Not necessarily. For example, in the "targeted" policy, only a few select daemons are confined. Any new software you install is unrestricted by SELinux by default. Even in the strict policy, you have the option to mark executables as unconfined_exec_t; this means that when executed, the process will transition to unconfined_t and not be restricted by SELinux. Obviously though, it's better to write policy.
There has been talk of a day when applications are routinely shipped with SELinux policy files, just like they currently contain makefiles.
I can imagine sample policies being shipped, but there should be no expectation that a security policy can work anywhere:
Perhaps the biggest problem, though, is the assumption that a single policy file will fit into the security policies running on systems worldwide.
There is absolutely no such assumption. The NSA has made it very clear that the policy distributed on their website is only a sample policy. Distributions use it as a common reference point, but nothing in SELinux requires you to use the sample policy, or your distribution's policy. That all said, I think you would have to have some very strong requirements to deviate very far from the sample policy.
It turns out that the proper labels are stored in the SELinux policy; what's on the files themselves can be thought of as a sort of cached version.
Sort of. We've discussed this on the SELinux mailing list, and I think the general agreement was that the filesystem labels (xattrs) are not just a cache for the policy file_contexts regexps, but can be legitimately customized.
Perhaps part of the real problem with SELinux is that policies must be written in the equivalent of assembly language.

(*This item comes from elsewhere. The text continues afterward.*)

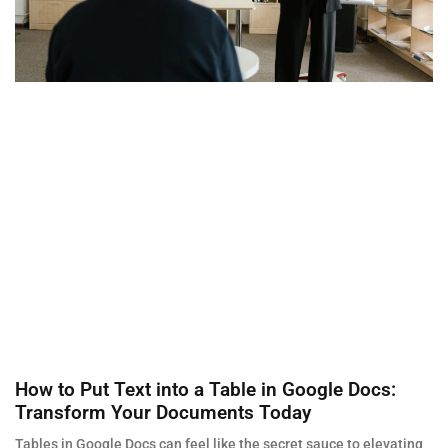
How to Put Text into a Table in Google Docs:
Transform Your Documents Today
Tables in Google Docs can feel like the secret sauce to elevating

This has come up before. It is certainly possible to imagine a more coarse-grained syntax for policy writing. The difficulty I see in creating such a language is twofold; first, it could create a false sense of security. For exaple, if this higher-level language only restricts accesses to files, but allows signals to any other domain, that could be exploited fairly easily. The other issue is making it integrate nicely with the existing language; if you e.g. take the approach of autogenerating type names for files, this would look very ugly for those of us writing in the "low level" language.